- **Actividad**: ¿Puedes transcribir literalmente el fragmento del texto sobre la crisis en el Catatumbo que empieza en las palabras "Es una de las" y termina después de "de los ochenta."?

- **Texto de estudio**:
Una de las regiones más hermosas del país se ha convertido en un escenario de muerte y desplazamiento por cuenta del conflicto armado.
Hace poco más de dos meses el canto de los pájaros en el Catatumbo se apagó para dar paso a los constantes disparos de fusil o el incesante tableteo de las ametralladoras, que testimonian los combates que aún libran el ELN, las disidencias de las FARC y otros actores armados que defienden el territorio como propio.
El problema es que los enfrentamientos entre unos y otros dejan ya 50 mil desplazados, que son proporcionalmente el número de habitantes de un pueblo pequeño en el Valle, en el Cauca o en Nariño. De esa magnitud es el drama.
Es una de las crisis humanitarias más grandes de Latinoamérica, superior incluso a las que se produjeron como consecuencia de las acciones de contrainsurgencia en El Salvador y Nicaragua, en la década de los ochenta.
Quienes huyen del cruce de disparos, terminan concentrándose en Cúcuta, Tibú y Ocaña, con un costal en el que llevan algo de ropa y la infaltable olla de aluminio, porque nuestros compatriotas entendieron que de nada sirve tener tierras si son otros los que las usurpan cuando quieren, para defender sus propios negocios.
Me imagino a Marx, Lenin o Mao revolcándose en la tumba al enterarse que, al amparo de sus fundamentos ideológicos, hay quienes terminan defendiendo a plomo rutas para transportar una mercancía non-sancta.
Si bien es cierto el país se ha movilizado para enviarles alimentos, medicinas y ropa—unos compadecidos por la situación, y otros para tomarse una fotografía y lograr figuración–, lo que logran reunir en los centros de acopio no es suficiente para paliar el hambre, las enfermedades y la desolación que los azota y, que tal como van las cosas, amenaza con prolongarse en el tiempo.
Los reportes más recientes y que considero pacatos, señalan que Cúcuta contabiliza 22.619 personas desplazadas, Tibú 13.373, Ocaña 10.258, seguido de El Tarra con 1.300 y San Calixto con 1.098. Los asesinatos sobrepasan las 100 víctimas en Tibú, Teorama, El Tarra, San Calixto y Hacarí.
Una situación que desborda todo control y amerita el concurso de otros países en búsqueda de una solución, porque los grupos armados como en las tradicionales peleas de borrachos que se formaban a las afueras de las cantinas, no quieren entrar en razón y pareciera que disfrutan la camorra, o al menos, encuentran cada día nuevos motivos para alimentarla.

- **Registros de una colección**:
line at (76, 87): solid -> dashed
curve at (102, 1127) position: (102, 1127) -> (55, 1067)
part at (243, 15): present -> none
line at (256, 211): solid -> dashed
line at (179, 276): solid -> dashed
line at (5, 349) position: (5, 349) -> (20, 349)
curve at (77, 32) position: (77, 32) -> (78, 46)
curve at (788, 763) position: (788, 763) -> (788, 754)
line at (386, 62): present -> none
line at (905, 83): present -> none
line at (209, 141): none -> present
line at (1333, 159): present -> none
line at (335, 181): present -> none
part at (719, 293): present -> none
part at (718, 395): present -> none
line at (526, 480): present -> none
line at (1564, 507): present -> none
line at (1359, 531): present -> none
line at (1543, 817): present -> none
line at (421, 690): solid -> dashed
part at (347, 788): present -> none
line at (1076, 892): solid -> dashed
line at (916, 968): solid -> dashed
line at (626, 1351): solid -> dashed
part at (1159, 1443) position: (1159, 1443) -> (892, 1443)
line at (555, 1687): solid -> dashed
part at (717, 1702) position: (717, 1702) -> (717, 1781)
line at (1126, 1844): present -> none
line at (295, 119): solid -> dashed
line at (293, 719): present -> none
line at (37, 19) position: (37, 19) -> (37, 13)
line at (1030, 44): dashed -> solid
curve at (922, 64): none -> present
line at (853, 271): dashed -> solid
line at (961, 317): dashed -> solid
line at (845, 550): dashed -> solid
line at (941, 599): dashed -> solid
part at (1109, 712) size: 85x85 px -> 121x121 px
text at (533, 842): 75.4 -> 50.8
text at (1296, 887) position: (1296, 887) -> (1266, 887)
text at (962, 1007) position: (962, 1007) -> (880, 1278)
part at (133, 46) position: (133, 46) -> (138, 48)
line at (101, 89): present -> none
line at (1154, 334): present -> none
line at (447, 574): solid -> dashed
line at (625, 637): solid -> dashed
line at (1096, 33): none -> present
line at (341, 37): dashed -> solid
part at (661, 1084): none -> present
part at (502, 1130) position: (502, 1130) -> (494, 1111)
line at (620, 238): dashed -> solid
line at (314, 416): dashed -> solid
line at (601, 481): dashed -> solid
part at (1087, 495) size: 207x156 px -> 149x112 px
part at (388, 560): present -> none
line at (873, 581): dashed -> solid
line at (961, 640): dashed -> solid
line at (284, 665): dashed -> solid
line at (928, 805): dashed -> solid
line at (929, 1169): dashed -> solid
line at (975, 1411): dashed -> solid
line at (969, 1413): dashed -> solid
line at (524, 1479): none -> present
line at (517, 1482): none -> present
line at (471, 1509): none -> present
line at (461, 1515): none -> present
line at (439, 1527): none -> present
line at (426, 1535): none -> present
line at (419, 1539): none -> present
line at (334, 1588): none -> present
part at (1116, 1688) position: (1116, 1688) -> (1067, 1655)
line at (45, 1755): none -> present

- **Respuesta esperada**:
Es una de las crisis humanitarias más grandes de Latinoamérica, superior incluso a las que se produjeron como consecuencia de las acciones de contrainsurgencia en El Salvador y Nicaragua, en la década de los ochenta.